X = pd.concat([X_lags, X_promo], axis=1).dropna()
y, X = y.align(X, join='inner')

# Check your answer
q_4.check()

In [None]:
from sklearn.model_selection import train_test_split

X_train, X_valid, y_train, y_valid = train_test_split(X, y, test_size=30, shuffle=False)

model = LinearRegression(fit_intercept=False).fit(X_train, y_train)
y_fit = pd.Series(model.predict(X_train), index=X_train.index).clip(0.0)
y_pred = pd.Series(model.predict(X_valid), index=X_valid.index).clip(0.0)

rmsle_train = mean_squared_log_error(y_train, y_fit) ** 0.5
rmsle_valid = mean_squared_log_error(y_valid, y_pred) ** 0.5
print(f'Training RMSLE: {rmsle_train:.5f}')
print(f'Validation RMSLE: {rmsle_valid:.5f}')

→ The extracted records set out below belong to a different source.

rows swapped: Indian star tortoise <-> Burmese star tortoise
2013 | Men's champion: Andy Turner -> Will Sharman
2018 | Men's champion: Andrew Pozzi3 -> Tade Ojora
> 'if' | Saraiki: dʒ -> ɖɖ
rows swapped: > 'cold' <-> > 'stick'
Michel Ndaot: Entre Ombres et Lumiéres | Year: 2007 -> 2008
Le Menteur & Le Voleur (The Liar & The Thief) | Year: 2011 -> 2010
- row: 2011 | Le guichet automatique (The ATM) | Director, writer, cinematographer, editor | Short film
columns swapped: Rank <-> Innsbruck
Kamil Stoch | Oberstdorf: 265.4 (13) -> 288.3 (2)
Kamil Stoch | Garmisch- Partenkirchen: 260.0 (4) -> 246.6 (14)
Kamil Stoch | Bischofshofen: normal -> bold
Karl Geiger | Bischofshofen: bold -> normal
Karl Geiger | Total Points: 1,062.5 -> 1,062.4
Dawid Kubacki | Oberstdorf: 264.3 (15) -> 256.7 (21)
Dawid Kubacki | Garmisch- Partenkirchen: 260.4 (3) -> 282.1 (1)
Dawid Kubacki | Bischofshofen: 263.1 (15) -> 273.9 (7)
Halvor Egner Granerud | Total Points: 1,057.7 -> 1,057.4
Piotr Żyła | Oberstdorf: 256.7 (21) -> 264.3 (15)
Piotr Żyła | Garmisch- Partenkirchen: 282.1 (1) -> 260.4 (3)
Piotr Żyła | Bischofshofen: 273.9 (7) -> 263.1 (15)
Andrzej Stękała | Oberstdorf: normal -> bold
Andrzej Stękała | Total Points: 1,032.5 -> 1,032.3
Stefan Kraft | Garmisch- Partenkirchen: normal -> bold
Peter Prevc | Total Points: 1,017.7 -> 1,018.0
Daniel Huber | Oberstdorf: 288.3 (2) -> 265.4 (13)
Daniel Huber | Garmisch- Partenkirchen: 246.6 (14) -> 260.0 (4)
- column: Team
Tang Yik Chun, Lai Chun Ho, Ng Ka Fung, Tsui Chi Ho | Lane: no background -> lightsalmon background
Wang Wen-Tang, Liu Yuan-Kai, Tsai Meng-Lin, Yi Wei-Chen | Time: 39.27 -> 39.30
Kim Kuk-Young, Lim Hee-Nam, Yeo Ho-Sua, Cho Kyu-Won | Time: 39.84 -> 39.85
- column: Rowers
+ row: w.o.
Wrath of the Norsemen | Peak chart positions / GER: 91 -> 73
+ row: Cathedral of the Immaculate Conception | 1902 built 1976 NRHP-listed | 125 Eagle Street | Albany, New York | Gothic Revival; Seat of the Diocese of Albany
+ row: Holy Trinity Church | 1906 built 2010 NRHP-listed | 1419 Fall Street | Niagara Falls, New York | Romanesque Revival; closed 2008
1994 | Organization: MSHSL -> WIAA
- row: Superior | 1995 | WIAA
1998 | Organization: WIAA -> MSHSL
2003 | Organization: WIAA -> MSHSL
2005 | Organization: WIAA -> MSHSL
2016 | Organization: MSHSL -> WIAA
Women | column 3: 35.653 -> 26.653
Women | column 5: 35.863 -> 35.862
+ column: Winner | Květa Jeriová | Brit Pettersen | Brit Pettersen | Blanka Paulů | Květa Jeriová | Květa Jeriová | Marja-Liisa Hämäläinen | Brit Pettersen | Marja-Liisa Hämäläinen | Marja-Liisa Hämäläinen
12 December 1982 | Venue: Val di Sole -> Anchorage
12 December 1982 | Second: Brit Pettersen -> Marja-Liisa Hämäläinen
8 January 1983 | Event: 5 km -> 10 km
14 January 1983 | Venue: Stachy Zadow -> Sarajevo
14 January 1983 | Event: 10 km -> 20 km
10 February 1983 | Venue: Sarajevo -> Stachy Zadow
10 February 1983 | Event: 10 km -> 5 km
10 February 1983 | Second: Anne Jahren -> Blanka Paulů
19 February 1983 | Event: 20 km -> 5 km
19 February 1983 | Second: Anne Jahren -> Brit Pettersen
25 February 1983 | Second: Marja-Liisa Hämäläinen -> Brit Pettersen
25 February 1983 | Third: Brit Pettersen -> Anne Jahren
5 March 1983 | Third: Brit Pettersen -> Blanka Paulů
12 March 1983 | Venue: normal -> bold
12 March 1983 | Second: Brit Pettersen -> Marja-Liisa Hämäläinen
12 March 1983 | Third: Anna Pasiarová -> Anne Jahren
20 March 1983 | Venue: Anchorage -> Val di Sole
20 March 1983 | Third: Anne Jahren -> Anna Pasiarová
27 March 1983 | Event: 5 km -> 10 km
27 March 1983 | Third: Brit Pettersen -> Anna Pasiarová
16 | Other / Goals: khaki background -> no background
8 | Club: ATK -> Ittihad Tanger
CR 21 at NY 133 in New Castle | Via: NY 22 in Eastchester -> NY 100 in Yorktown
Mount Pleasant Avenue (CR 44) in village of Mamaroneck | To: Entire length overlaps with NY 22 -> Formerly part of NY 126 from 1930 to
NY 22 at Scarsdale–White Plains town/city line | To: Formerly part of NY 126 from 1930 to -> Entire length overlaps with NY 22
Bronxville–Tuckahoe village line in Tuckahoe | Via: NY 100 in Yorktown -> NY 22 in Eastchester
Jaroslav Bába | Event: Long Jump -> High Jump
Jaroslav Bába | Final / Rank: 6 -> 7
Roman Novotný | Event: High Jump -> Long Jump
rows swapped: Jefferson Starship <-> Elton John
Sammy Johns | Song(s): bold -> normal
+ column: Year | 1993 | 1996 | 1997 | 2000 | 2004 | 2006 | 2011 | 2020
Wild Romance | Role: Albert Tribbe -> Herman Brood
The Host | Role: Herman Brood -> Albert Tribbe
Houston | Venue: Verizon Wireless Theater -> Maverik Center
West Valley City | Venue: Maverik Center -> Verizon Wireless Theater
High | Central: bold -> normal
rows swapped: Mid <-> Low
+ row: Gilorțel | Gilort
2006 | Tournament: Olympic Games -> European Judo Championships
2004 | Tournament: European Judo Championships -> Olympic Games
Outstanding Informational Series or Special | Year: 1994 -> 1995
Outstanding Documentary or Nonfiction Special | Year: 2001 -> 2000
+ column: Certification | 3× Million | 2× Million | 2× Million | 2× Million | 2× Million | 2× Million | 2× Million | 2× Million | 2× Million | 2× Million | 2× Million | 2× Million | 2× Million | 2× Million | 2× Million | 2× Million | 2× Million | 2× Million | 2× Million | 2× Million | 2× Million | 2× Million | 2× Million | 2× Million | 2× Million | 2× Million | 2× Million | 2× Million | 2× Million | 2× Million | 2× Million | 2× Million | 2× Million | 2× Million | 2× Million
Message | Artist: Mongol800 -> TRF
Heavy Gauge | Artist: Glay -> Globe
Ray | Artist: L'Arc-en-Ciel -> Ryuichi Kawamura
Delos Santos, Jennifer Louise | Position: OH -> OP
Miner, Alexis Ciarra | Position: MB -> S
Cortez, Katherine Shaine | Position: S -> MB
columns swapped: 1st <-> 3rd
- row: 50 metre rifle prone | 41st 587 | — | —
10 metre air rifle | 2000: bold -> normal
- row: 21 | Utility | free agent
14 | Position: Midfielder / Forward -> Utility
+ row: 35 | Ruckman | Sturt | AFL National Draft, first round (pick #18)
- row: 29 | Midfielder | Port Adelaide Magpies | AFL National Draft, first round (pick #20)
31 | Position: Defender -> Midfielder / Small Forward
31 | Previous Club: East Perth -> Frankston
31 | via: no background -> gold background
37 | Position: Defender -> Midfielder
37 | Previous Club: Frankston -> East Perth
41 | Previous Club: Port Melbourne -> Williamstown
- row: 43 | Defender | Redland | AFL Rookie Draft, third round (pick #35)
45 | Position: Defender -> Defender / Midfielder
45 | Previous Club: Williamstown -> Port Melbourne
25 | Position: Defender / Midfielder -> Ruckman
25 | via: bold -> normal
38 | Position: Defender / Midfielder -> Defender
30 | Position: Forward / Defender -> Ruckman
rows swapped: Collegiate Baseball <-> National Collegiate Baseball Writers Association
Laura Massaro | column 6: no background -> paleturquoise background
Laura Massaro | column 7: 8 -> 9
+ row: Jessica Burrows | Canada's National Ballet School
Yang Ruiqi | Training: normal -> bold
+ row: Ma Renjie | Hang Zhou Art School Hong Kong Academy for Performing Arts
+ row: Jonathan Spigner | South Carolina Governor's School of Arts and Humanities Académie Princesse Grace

ax = y.plot(**plot_params, alpha=0.5, title="Average Sales", ylabel="items sold")
ax = y_fit.plot(ax=ax, label="Fitted", color='C0')
ax = y_pred.plot(ax=ax, label="Forecast", color='C3')
ax.legend();

Winners of Kaggle forecasting competitions have often included moving averages and other rolling statistics in their feature sets. Such features seem to be especially useful when used with GBDT algorithms like XGBoost.

In Lesson 2 you learned how to compute moving averages to estimate trends. Computing rolling statistics to be used as features is similar except we need to take care to avoid lookahead leakage. First, the result should be set at the right end of the window instead of the center -- that is, we should use center=False (the default) in the rolling method. Second, the target should be lagged a step.

### 5) Create statistical features
Edit the code in the next cell to create the following features:
- 14-day rolling median (median) of lagged target
- 7-day rolling standard deviation (std) of lagged target
- 7-day sum (sum) of items "on promotion", with centered window

In [None]:
y_lag = supply_sales.loc[:, 'sales'].shift(1)
onpromo = supply_sales.loc[:, 'onpromotion']

# 28-day mean of lagged target
mean_7 = y_lag.rolling(7).mean()
# YOUR CODE HERE: 14-day median of lagged target
median_14 = y_lag.rolling(14).median()
# YOUR CODE HERE: 7-day rolling standard deviation of lagged target
std_7 = y_lag.rolling(7).std()
# YOUR CODE HERE: 7-day sum of promotions with centered window
promo_7 = onpromo.rolling(7, center=True).sum()


# Check your answer
q_5.check()

Check out the Pandas Window documentation for more statistics you can compute. Also try "exponential weighted" windows by using ewm in place of rolling; exponential decay is often a more realistic representation of how effects propagate over time.